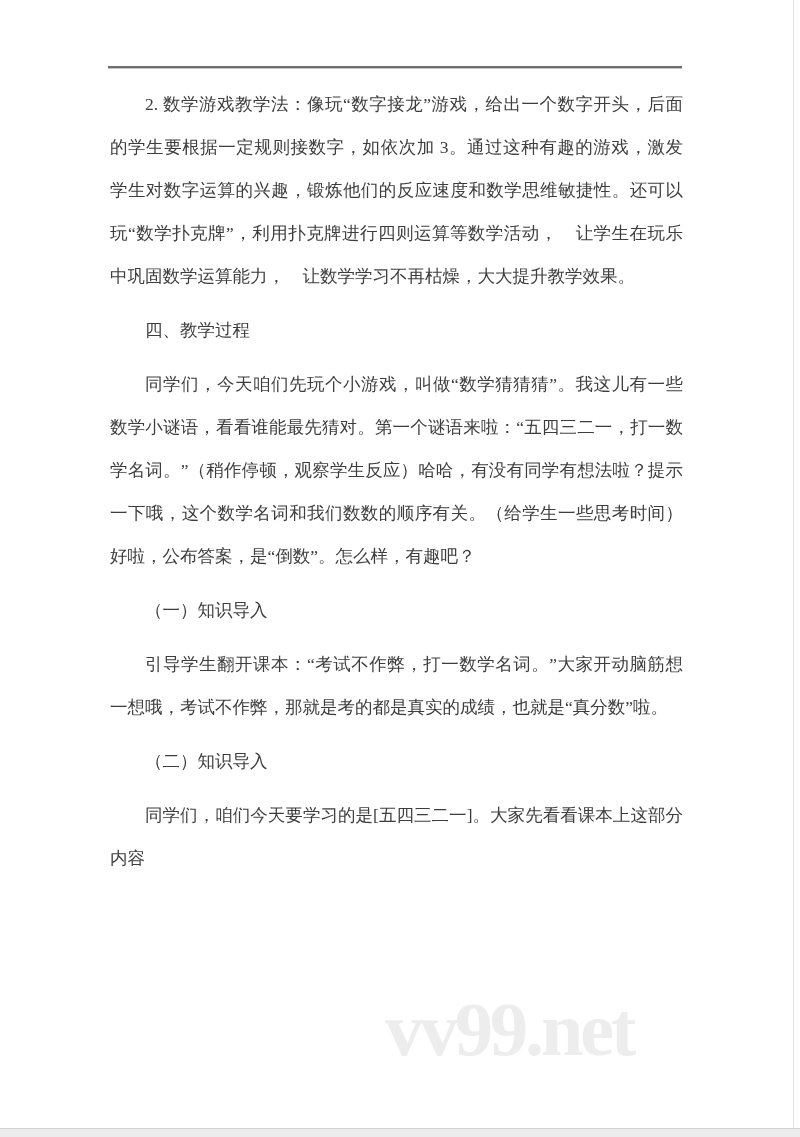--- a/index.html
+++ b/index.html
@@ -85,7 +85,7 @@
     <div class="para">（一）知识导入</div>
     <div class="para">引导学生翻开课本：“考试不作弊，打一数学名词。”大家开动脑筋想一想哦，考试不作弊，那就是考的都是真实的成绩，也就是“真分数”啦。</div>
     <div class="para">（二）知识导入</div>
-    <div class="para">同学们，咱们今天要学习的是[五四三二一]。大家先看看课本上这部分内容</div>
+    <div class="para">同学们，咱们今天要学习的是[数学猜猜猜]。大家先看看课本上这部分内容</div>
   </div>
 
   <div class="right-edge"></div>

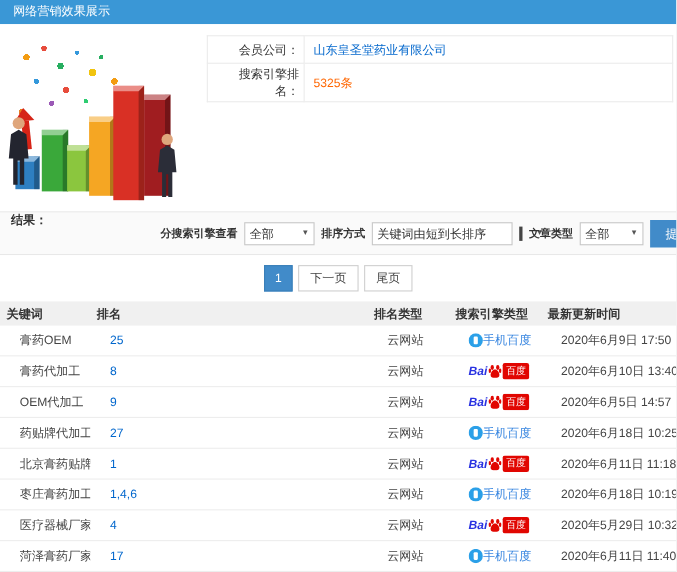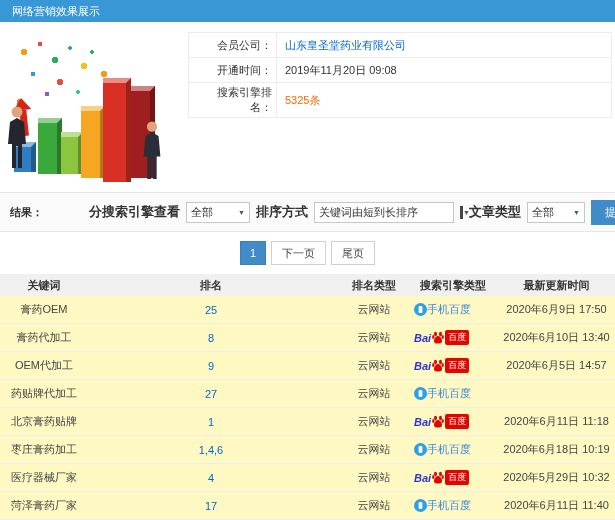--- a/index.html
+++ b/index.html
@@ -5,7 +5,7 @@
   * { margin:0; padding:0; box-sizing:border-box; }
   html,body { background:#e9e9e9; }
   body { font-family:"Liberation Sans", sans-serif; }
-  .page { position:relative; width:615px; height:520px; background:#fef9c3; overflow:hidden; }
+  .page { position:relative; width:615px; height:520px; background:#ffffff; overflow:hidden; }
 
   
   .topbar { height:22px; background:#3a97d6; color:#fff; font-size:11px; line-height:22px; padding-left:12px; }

...

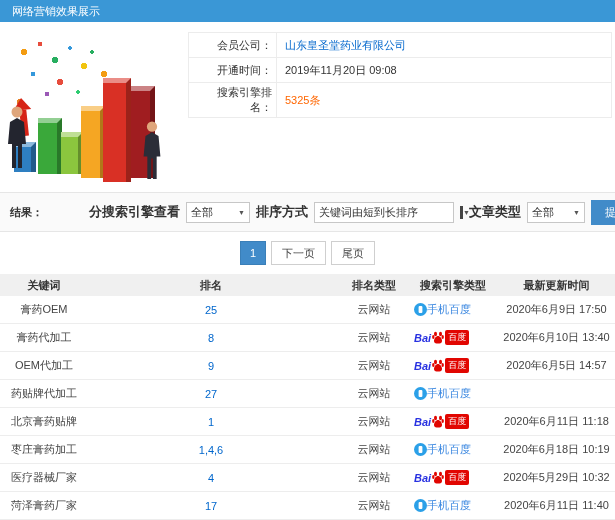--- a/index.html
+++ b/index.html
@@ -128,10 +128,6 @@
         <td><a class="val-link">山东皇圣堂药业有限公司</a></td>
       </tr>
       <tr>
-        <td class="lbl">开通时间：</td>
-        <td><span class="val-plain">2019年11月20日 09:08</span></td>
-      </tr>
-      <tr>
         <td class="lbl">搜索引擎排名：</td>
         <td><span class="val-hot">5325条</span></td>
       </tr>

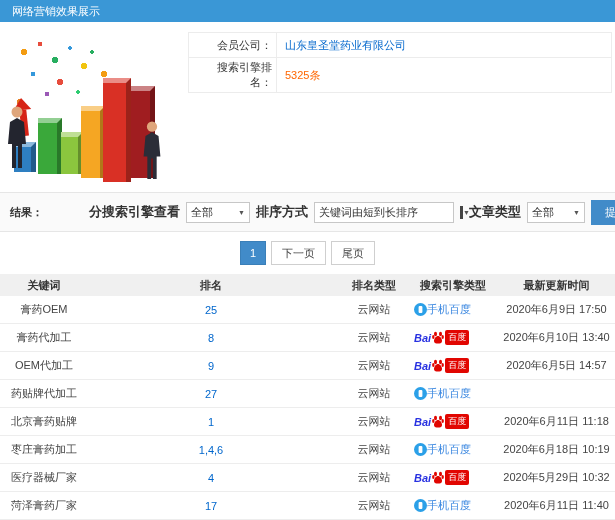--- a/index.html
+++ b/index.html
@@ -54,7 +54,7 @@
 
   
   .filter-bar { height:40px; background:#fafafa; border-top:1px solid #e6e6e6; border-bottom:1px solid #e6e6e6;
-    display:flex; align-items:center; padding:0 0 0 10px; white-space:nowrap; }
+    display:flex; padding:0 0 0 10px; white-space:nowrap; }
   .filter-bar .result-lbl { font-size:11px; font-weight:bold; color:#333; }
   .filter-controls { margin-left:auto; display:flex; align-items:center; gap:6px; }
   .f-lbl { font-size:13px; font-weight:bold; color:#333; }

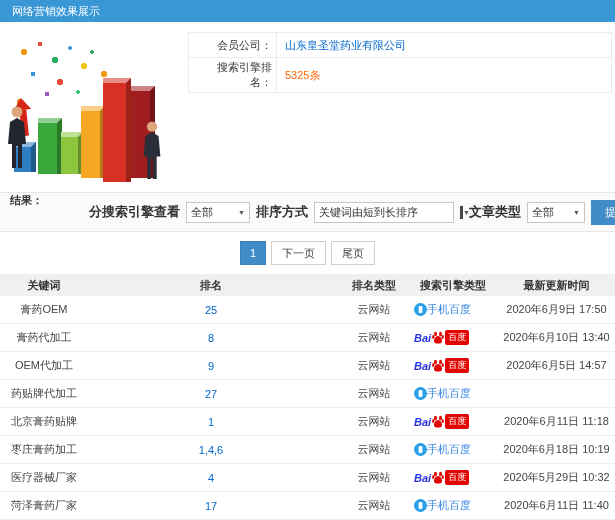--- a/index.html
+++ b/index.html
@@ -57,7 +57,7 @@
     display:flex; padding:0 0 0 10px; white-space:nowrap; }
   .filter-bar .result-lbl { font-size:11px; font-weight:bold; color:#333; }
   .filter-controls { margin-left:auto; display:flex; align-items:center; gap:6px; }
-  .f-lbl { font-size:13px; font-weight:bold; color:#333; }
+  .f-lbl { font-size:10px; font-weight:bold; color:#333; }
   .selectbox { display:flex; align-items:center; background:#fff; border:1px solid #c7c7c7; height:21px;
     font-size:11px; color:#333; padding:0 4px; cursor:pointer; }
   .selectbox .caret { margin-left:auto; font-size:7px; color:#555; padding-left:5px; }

* [Work instruction] In the listing above, find the line with "-54,7 +54,7 @@" and output every line through the one with "-57,7 +57,7 @@", exactly, without the pictures.

* [Your solution]
@@ -54,7 +54,7 @@
 
   
   .filter-bar { height:40px; background:#fafafa; border-top:1px solid #e6e6e6; border-bottom:1px solid #e6e6e6;
-    display:flex; align-items:center; padding:0 0 0 10px; white-space:nowrap; }
+    display:flex; padding:0 0 0 10px; white-space:nowrap; }
   .filter-bar .result-lbl { font-size:11px; font-weight:bold; color:#333; }
   .filter-controls { margin-left:auto; display:flex; align-items:center; gap:6px; }
   .f-lbl { font-size:13px; font-weight:bold; color:#333; }

--- a/index.html
+++ b/index.html
@@ -57,7 +57,7 @@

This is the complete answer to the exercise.